For Ryman the position of a single work in terms of date or title is eschewed in favor of the piece becoming part of a continuous series of material and surface explorations. Correspondingly, the notion of “painting” is extended to three dimensions, where the materiality of the support surface is to be displayed as part of an uninterrupted interaction with the gallery architecture. A highlight of the exhibition will be the opportunity to view the artist’s rarely seen fully three dimensional works, which are recognized as Ryman’s signature innovations, including one of the first paintings in which he incorporated fasteners into the composition, a painting on aluminum, and a painting in baked porcelain on copper panels completed in the 1970s.

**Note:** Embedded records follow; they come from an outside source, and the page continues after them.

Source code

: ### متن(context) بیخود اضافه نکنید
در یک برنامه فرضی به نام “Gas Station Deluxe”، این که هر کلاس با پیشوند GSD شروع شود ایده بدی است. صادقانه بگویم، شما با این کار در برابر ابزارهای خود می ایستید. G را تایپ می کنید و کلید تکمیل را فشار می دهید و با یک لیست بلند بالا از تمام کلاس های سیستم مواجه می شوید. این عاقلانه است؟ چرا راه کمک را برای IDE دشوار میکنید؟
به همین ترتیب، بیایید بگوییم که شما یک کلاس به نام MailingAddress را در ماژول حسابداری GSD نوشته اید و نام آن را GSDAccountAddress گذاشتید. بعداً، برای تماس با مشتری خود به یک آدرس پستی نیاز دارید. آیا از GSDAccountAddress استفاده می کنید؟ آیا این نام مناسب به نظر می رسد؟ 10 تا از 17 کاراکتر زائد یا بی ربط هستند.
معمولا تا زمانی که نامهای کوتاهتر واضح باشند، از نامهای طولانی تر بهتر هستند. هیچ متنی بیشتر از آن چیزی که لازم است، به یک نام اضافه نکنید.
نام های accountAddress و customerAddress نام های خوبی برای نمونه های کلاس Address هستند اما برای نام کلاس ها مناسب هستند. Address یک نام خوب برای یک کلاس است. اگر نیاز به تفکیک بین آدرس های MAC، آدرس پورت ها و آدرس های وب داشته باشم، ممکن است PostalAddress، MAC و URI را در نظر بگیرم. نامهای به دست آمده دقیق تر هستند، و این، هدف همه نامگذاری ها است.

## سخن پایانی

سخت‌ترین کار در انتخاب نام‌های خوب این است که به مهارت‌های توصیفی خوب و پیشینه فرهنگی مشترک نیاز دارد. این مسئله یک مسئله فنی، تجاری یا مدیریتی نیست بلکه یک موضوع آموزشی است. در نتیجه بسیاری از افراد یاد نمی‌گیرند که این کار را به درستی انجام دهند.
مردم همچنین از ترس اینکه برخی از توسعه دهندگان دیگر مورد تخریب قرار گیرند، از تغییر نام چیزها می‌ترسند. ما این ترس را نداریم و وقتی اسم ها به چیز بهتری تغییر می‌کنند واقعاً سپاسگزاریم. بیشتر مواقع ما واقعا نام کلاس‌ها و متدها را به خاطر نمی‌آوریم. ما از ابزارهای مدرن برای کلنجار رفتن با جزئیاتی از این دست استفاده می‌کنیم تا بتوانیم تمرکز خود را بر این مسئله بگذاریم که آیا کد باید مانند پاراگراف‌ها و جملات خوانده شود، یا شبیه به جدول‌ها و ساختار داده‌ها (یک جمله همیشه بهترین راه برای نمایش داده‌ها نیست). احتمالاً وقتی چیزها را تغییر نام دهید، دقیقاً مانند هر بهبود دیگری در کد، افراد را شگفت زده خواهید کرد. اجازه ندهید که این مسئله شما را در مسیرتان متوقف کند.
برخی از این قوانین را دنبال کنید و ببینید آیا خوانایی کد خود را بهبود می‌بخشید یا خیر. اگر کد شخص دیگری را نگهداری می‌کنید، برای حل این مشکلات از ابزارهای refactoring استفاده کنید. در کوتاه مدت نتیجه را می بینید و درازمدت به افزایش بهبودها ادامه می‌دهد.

Curated by Courtney J. Martin, Assistant Professor of History of Art & Architecture at Brown University, with Megan Witko, Assistant Curator at Dia, this exhibition builds on Dia’s deeprelationship with the artist. In 1988 Dia presented an exhibition of Ryman’s paintings at the former Dia Center for the Arts in New York City, and since 2003 Dia has maintained a long-term presentation of Ryman’s works at Dia:Beacon.

On November 8, 2015, Dia will celebrate Ryman’s long-time relationship with Dia by honoring him at its annual fundraising gala, Dia Fall Night.

Symposium
In conjunction with the exhibition, Dia will host a two-part symposium that will bring together noted artists, critics, and scholars engaged with Ryman’s practice. The first part will be held on March 12, 2016, at Dia:Beacon, and the second part will be held at Dia:Chelsea on May 21, 2016.

Publication
The exhibition will be accompanied by a full-color companion volume of new writing on the artist, generated, in part, by the symposium. The publication will include reproductions of works in the exhibition, supplemented with other illustrations and a comprehensive bibliography.

The book will be realized within the context of Dia’s larger publication program, which, since 1987, has produced a substantial body of scholarship surrounding Dia’s exhibitions, programs, and permanent collection.

Dia Art Foundation
Founded in 1974, Dia Art Foundation is committed to initiating, supporting, presenting, and preserving extraordinary art projects. Dia:Beacon opened in May 2003 in Beacon, New York. Dia also maintains several long-term sites, including Walter De Maria’s The New York Earth Room (1977) and The Broken Kilometer (1979), Max Neuhaus’s Times Square (1977), Joseph Beuys’s 7000 Eichen (7000 Oaks, which was inaugurated at Documenta 7 in 1982), all of which are located in New York City; the Dan Flavin Art Institute (established in 1983) in Bridgehampton, New York; De Maria’s The Lightning Field (1977) in western New Mexico; Robert Smithson’s Spiral Jetty (1970) in Great Salt Lake, Utah; and De Maria’s The Vertical Earth Kilometer (1977) in Kassel, Germany.

Dia currently presents temporary exhibitions and installations, performances, lectures, and readings on West 22nd Street in the Chelsea section of New York City. Plans for a new project space are underway.